E, embora o futuro se ensombre de grandes preocupações e a obra
de reconstrução material e moral se entolhe mais difícil que
os trabalhos da mesma guerra, há-de ver-se que é tarefa a realizar
em paz e na esperança, só por si bastantes para desoprimir o
espírito, aligeirar os corações, tornar mais leve o esforço
comum. Bendigamos a Paz!
Depois,
a Providência dispôs em seus altos desígnios que pudéssemos
atravessar o conflito sem sermos directa e activamente envolvidos
nele e sem nele sacrificarmos mais que dinheiro, esforços, cuidados,
algumas privações, o que, sendo muito em si, tudo se deve ter
por pouco, em face do que outros houveram de sofrer.
Atravessámos incólumes a guerra e, podemos dizê-lo, sem sacrificar
nem a dignidade da Nação nem os seus interesses e amizades.
Sempre que foi necessário marcar posições pela palavra ou pelo
acto em favor de amigos ou aliados, e fosse qual fosse a sua
situação de momento, ou o fizemos espontaneamente ou acorremos
de boa mente ao seu apelo. Decerto, houve que ter plena consciência
das consequências possíveis, mas não exagerámos os riscos para
nos desviarmos do dever: aceitámos serenamente e em todas as
circunstâncias a parte de sacrifício que pudesse caber-nos.
E não temos de medir ou recordar de serviços prestados, porque
não são nem depreciados nem esquecidos. Não lembro neste momento
dificuldades vencidas; registo que pôde manter-se a posição
sem subserviência para com os poderosos e sem desinteresse,
antes com fraternal carinho pelos fracos e pelos oprimidos que
demandavam auxílio ou refúgio. E, tendo ficado à margem das
grandes paixões que dividiram os povos, pudemos, com o coração
isento, debruçar-nos piedosamente sobre todos os sofrimentos,
admirar todos os heroísmos, ser compreensivos para todos os
erros, sem deixar de ser severos para com todos os crimes.
Mais felizes do que aqueles que para perdoar muito terão de
esquecer, a nossa missão está simplificada no mundo que se pretende
edificar sobre o respeito do homem, a amigável colaboração das
nações, o bem comum da humanidade. Bendigamos a Paz!

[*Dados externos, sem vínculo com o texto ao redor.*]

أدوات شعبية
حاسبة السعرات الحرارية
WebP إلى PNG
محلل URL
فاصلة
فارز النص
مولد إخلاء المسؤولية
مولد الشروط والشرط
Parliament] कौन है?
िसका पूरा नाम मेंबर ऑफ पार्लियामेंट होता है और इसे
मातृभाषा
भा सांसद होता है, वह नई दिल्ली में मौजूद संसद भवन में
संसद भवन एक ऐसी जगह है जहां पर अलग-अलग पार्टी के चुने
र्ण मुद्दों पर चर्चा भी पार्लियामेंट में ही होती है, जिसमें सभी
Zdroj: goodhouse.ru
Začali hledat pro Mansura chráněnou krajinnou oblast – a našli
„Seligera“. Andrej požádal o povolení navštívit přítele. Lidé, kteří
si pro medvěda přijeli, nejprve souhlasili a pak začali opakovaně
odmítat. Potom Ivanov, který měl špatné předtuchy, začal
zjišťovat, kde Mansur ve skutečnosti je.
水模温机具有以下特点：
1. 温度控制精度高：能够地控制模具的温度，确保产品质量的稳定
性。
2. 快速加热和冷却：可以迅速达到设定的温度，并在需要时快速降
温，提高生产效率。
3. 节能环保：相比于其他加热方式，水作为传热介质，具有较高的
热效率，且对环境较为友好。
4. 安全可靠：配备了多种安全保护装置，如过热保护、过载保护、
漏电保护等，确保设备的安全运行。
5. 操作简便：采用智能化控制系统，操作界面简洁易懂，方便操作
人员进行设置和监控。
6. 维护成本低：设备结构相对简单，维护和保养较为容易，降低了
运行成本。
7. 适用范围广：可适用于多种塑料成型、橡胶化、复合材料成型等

O terceiro motivo do nosso contentamento está em que a Inglaterra
se encontra entre e no primeiro plano das nações vitoriosas.
Muitos se ufanarão de o ter lido no livro do futuro com clareza
meridiana; eu confesso humildemente que a esperança só se me
converteu em certeza ao contemplar um esforço de guerra que,
embora dentro das extraordinárias possibilidades do povo britânico,
se duvidará de alguma vez ter sido atingido na história da humanidade.

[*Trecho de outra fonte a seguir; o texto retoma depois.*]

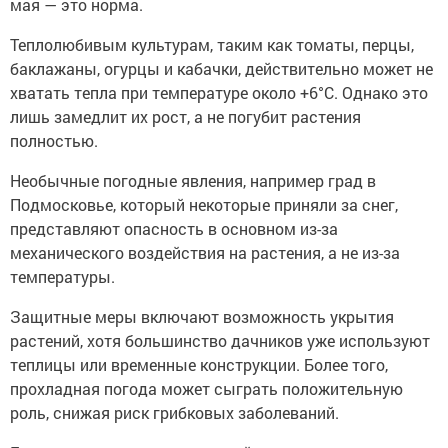
мая — это норма.
Теплолюбивым культурам, таким как томаты, перцы,
баклажаны, огурцы и кабачки, действительно может не
хватать тепла при температуре около +6°C. Однако это
лишь замедлит их рост, а не погубит растения
полностью.
Необычные погодные явления, например град в
Подмосковье, который некоторые приняли за снег,
представляют опасность в основном из-за
механического воздействия на растения, а не из-за
температуры.
Защитные меры включают возможность укрытия
растений, хотя большинство дачников уже используют
теплицы или временные конструкции. Более того,
прохладная погода может сыграть положительную
роль, снижая риск грибковых заболеваний.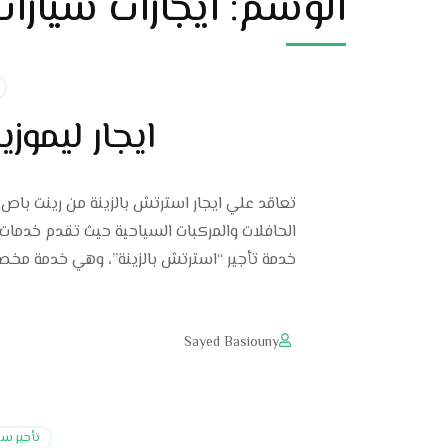
الوسم:
ايجارات سيارا
ايجار ليموز
تعاقد علي ايجار استرتش بالزينة من رينت باص س
الحافلات والمركبات السياحية حيث تقدم خدمات مت
خدمة تأجير “استرتش بالزينة”، وهي خدمة مخ
Sayed Basiouny
تأجير سي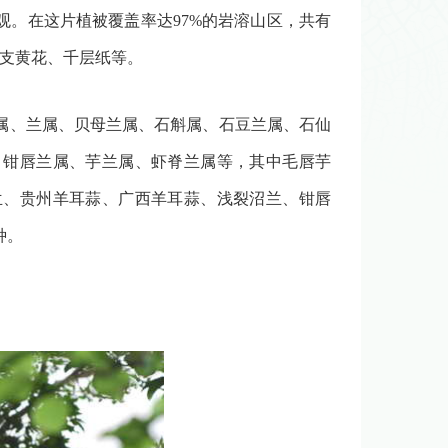
。在这片植被覆盖率达97%的岩溶山区，共有
一支黄花、千层纸等。
兰属、兰属、贝母兰属、石斛属、石豆兰属、石仙
、钳唇兰属、芋兰属、虾脊兰属等，其中毛唇芋
兰、贵州羊耳蒜、广西羊耳蒜、浅裂沼兰、钳唇
种。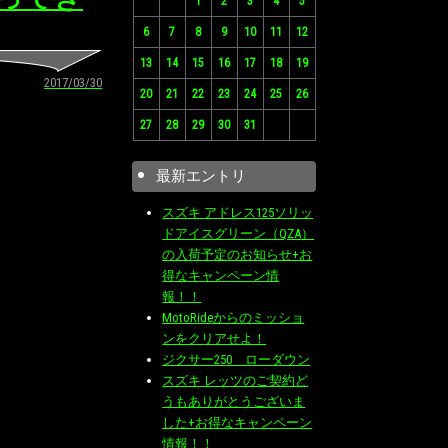
1
2
3
4
5
6
7
8
9
10
11
12
13
14
15
16
17
18
19
2017/03/30
20
21
22
23
24
25
26
27
28
29
30
31
最新エントリ
スズキ アドレス125ソリッ
ドアイスグリーン（QZA）
の入荷予定のお知らせ+お
得なキャンペーン情
報！！
MotoRideからのミッショ
ンをクリアせよ！
ジクサー250 ローダウン
スズキ レッツのご契約ど
うもありがとうございま
した+お得なキャンペーン
情報！！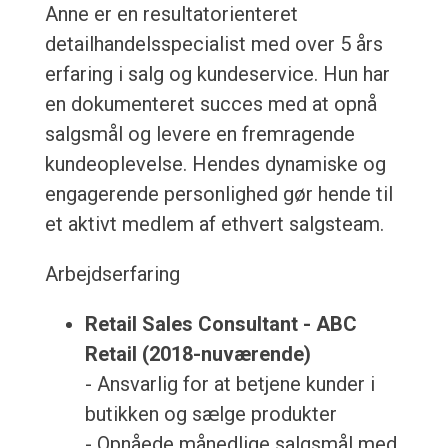
Anne er en resultatorienteret
detailhandelsspecialist med over 5 års
erfaring i salg og kundeservice. Hun har
en dokumenteret succes med at opnå
salgsmål og levere en fremragende
kundeoplevelse. Hendes dynamiske og
engagerende personlighed gør hende til
et aktivt medlem af ethvert salgsteam.
Arbejdserfaring
Retail Sales Consultant - ABC
Retail (2018-nuværende)
- Ansvarlig for at betjene kunder i
butikken og sælge produkter
- Opnåede månedlige salgsmål med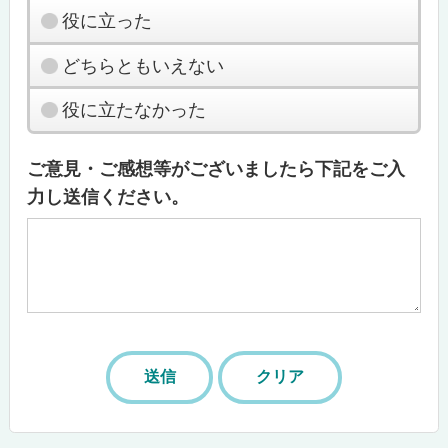
役に立った
どちらともいえない
役に立たなかった
ご意見・ご感想等がございましたら下記をご入
力し送信ください。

Ninguém, entre nós, deixou de considerar o interesse nacional
solidário da posição da Inglaterra (e até da Comunidade Britânica)
tal como resultasse da solução do conflito. Todos podiam notar
que a uma visão, porventura demasiado continental da Europa,
estava contraposta a concepção historicamente mais exacta da
sua universalidade, e era a todos evidente que a vitória inglesa
e dos Estados Unidos da América (em que o Brasil colaborava
activamente) teria como resultado arrastar para o Atlântico
o centro de gravidade da política internacional, no que importava
ao Ocidente. E numa e noutra coisa nós somos interessados.
Ora eis que, embora sangrando de inúmeras feridas, a Inglaterra
se ergue, de entre grandes ruínas, não só vitoriosa mas invencível;
e, tendo consolidado os laços das diversas partes do Império,
se pode apresentar no Mundo, e entre os maiores, como verdadeira
educadora de povos, mãe e condutora de nações. Bendigamos
a Vitória!
E calo-me! A verdade é que em hora tão alta e quase sagrada
não descubro, não sinto em mim senão o vivo impulso de graças
à Providência pela sua misericórdia e de preces por que a sua
luz ilumine os homens responsáveis pelos destinos do Mundo.